About Specialised Investment Fund:
- It is a new investment product introduced by Securities and Exchange Board of India (SEBI).
- It was introduced to bridge the gap between regular mutual funds and high-ticket Portfolio Management Services (PMS).
- This framework has been introduced through amendments to the SEBI (Mutual Funds) Regulations, 1996.
- Minimum Investment:
- The minimum investment in a SIF will be Rs 10 lakh per investor.
- The fund house can offer a systematic investment plan (SIP) and systematic withdrawal plan (SWP), but it must comply with the minimum threshold amount.
- The SIF can be open-ended, closed-ended, or interval-based.
- Categories of Investment Strategy:
- Equity-oriented strategies: Such as equity long-short funds, equity ex-top 100 long-short funds and sector rotation longshort funds.
- Debt-oriented strategies: Such as debt long-short funds and sectoral debt long-short funds.
- Hybrid strategies: Like active asset allocator long-short funds and hybrid long-short funds.
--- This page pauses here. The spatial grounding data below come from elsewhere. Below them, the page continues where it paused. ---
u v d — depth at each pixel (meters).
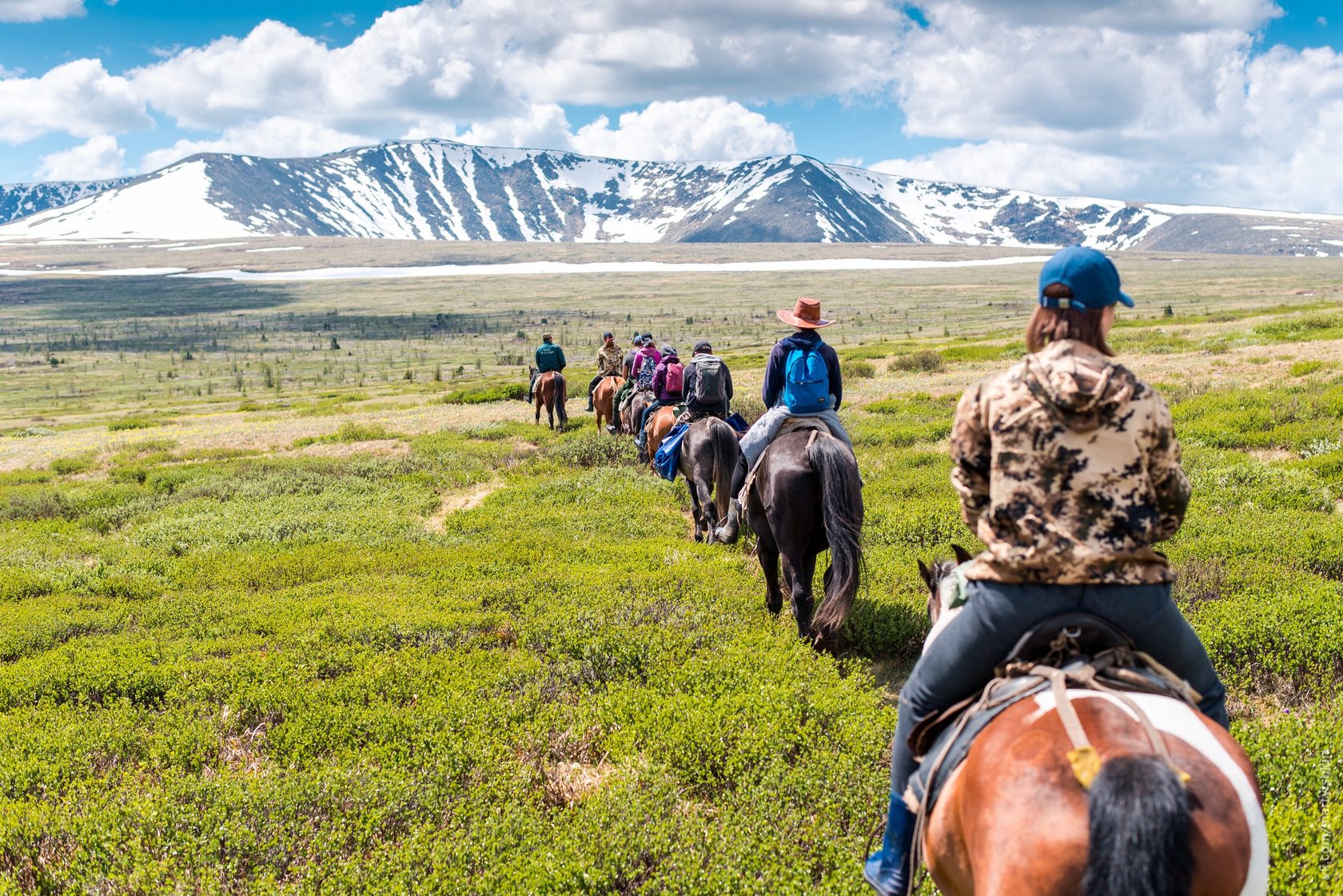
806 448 6.82
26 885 4.62
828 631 6.36
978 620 2.87
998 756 2.53
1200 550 8.66
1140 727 2.44
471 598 9.28
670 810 4.82
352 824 4.83
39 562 12.63
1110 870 2.01
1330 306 47.97
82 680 7.25
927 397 22.52
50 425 58.50
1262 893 2.34
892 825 3.30
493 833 4.62
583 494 14.86
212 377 136.62
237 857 4.54
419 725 5.97
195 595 10.36
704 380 10.79
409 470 18.22
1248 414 15.01
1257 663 6.20
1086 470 2.60
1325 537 8.74
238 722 6.58
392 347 179.12
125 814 4.88
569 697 6.61
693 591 8.65
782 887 4.02
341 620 8.50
The current framework allows only one strategy per category per SIF.
- Eligibility Criteria for SIFs: The eligibility criteria for Asset Management Companies (AMCs) to establish an SIF include two routes:
- The fund house must be in operation for three years at least and have average assets under management (AUM) of Rs 10,000 crore immediately preceding the three years.
- The alternative route is that the AMC must appoint a chief investment officer (CIO) with at least 10 years of experience and managing assets of Rs 5,000 crore or more.
- The AMC must also have an additional fund manager who has at least three years of experience managing an AUM of Rs 500 crore.